Ukraine Leader Hails Poll Deal

KIEV, Ukraine -- President Viktor Yushchenko on Saturday said Ukraine had come of age by resolving a political crisis without foreign help, but there were signs that the deal clinched to end weeks of deadlock was already fraying.

President Viktor Yushchenko

A solution to the crisis, pitting Yushchenko against his rival, Prime Minister Viktor Yanukovich, was put in place as midnight approached on Friday when parliament passed legislation needed to hold an early parliamentary election in September.

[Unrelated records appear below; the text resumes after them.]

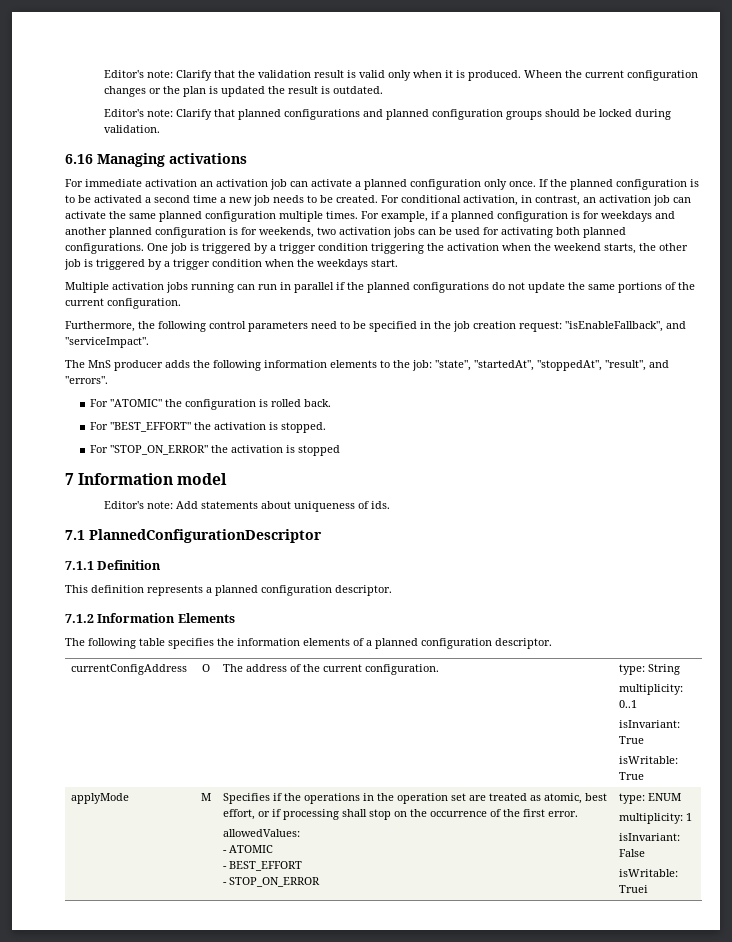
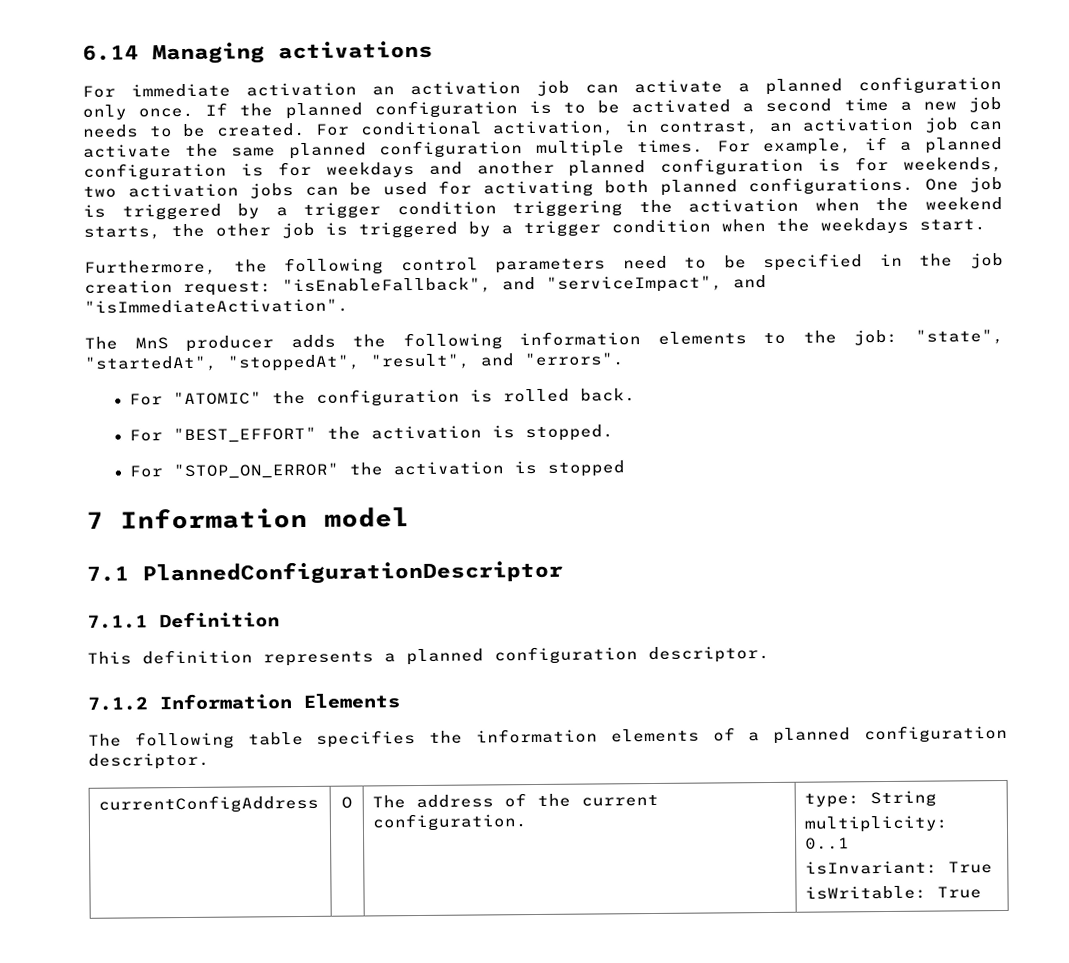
[103,70,698,81] [103,86,383,97] [103,109,671,120] [103,125,160,133] [65,154,93,164] Editor's note: Clarify that the validation result is valid only when it is produced. Wheen the current configuration changes or the plan is updated the result is outdated. // Editor's note: Clarify that planned configurations and planned configuration groups should be locked during validation. // 6.16 -> [82,44,139,61] 6.14
[65,282,695,293] [65,298,181,309] // Multiple activation jobs running can run in parallel if the planned configurations do not update the same portions of the current configuration. -> (986, 225) none
[65,337,149,348] "serviceImpact". -> [546,275,767,293] [84,298,349,314] "serviceImpact", and "isImmediateActivation".
[103,501,390,512] // Editor's note: Add statements about uniqueness of ids. -> (410, 517) none
[71,793,130,804] [201,793,211,801] [223,793,608,804] [223,809,579,820] [223,829,301,837] [223,845,274,853] [223,861,303,871] [223,877,321,887] [619,793,682,804] [619,813,693,824] [619,833,681,841] [619,849,646,857] [619,869,679,877] [619,885,649,893] // applyMode | M | Specifies if the operations in the operation set are treated as atomic, best effort, or if processing shall stop on the occurrence of the first error. // allowedValues: // - ATOMIC // - BEST_EFFORT // - STOP_ON_ERROR | type: ENUM // multiplicity: 1 // isInvariant: False // isWritable: Truei -> (983, 892) none

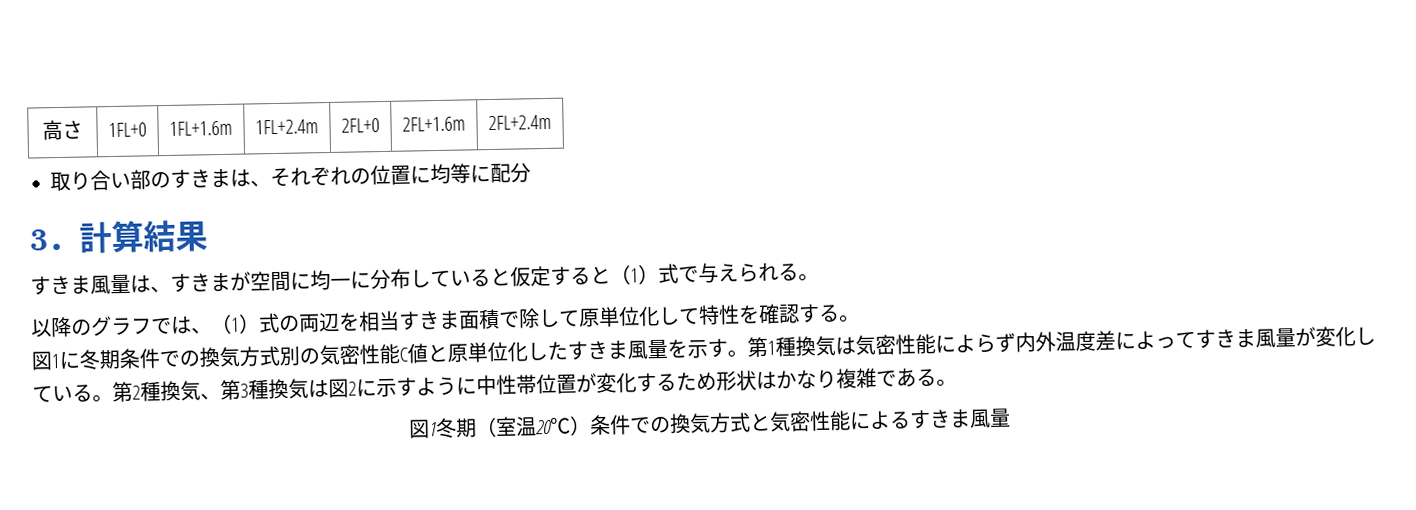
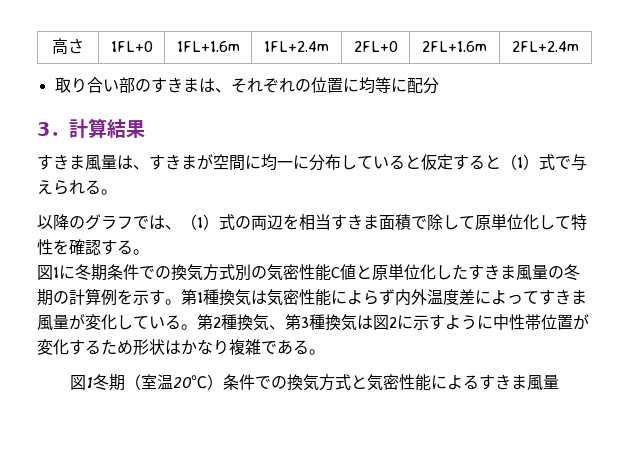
(668, 349) none -> [548,264,580,281] [37,288,117,306] の冬期の計算例

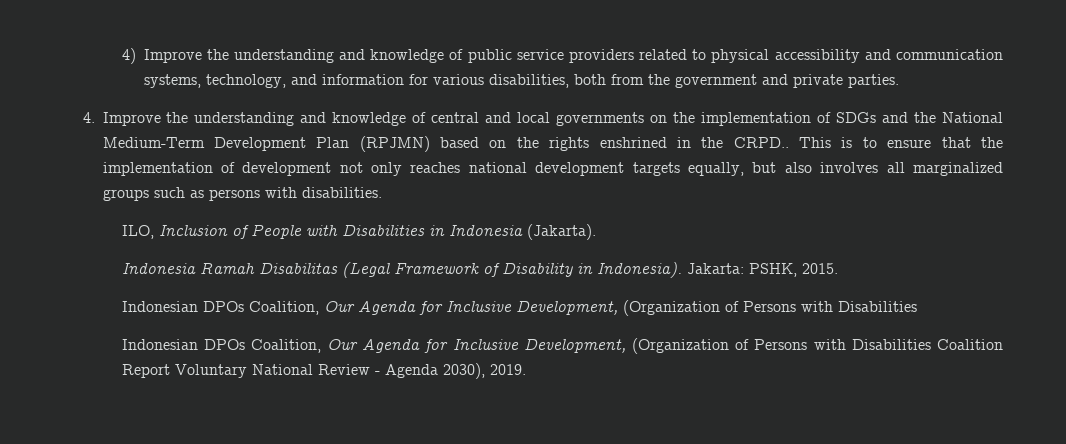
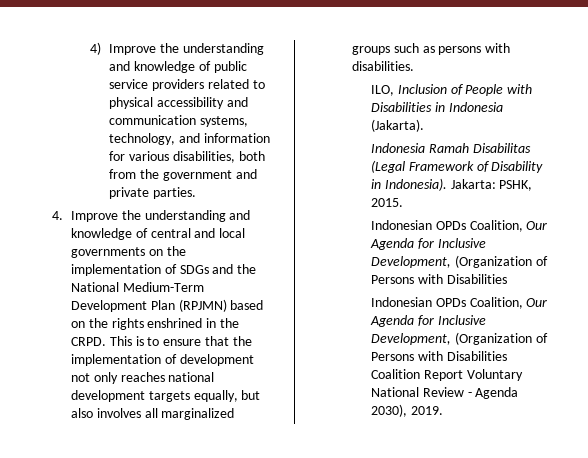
[733,137,789,148] CRPD.. -> [71,337,107,346] CRPD.
[202,301,244,312] DPOs -> [435,221,466,230] OPDs
[203,339,245,350] DPOs -> [435,298,466,307] OPDs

But less than 24 hours later, Yanukovich's allies alleged that the liberal opposition, backers of the president, had failed to meet their obligations for parliament to be dissolved in strict legal fashion.

Yushchenko dissolved the assembly in April and ordered the election.

The date was set only after wrangling culminating in a deal this week with Yanukovich, his rival from the 2004 "Orange Revolution", subject to approval of the legislative package.

"The fact we resolved the parliamentary crisis in a decent and democratic way is a colossal achievement," Yushchenko told opposition leaders in comments broadcast later on the radio.

"This has been a test which we have passed with honour. This has been entirely Ukraine's effort."

Yushchenko took office after defeating Yanukovich in the re-run of a rigged 2004 presidential election following weeks of "orange" protests denouncing poll fraud.

An accord then to stage a new poll and alter the constitution, reducing the president's powers, was struck with the help of European mediators.

"ROTTEN TO THE CORE"

Parliament, hostile to Yushchenko, passed three measures related to the September 30 poll on Friday, just over an hour before his third deadline to the assembly was to expire.

One of the sitting's last acts was a move by two opposition parties to give up more than 150 seats, a third of the 450-seat chamber, to underpin parliament's dissolution.

But Taras Chornovil, an ally of the prime minister, said the procedure was flawed.

"We have done everything to ensure the election takes place," he told Radio Era. "But for me, the notion of 150 members giving up their seats is very dubious."

Parliamentary leaders scheduled a new sitting for next Tuesday, though the assembly's legal status was uncertain.

In his latest comments, Yushchenko said the current crisis had exposed the failings of post-Soviet institutions, notably the constitutional court and the prosecutor general's office.

"The ... crisis was difficult and deep-rooted. It showed that key state institutions are rotten to the core," he said.

Had the constitutional court operated efficiently, he said, "we would have solved the crisis much more quickly without corruption, fuss or humiliation. But it didn't work."

The president dissolved the chamber after accusing the prime minister of illegally poaching his supporters to enlarge his majority in parliament.

Yanukovich initially resisted the order and both leaders agreed to abide by a Constitutional Court ruling.

But many analysts doubted the court's impartiality and the president later said he would have nothing to do with it.

He tried to sack the prosecutor general during the crisis and accused his office of being too politicised.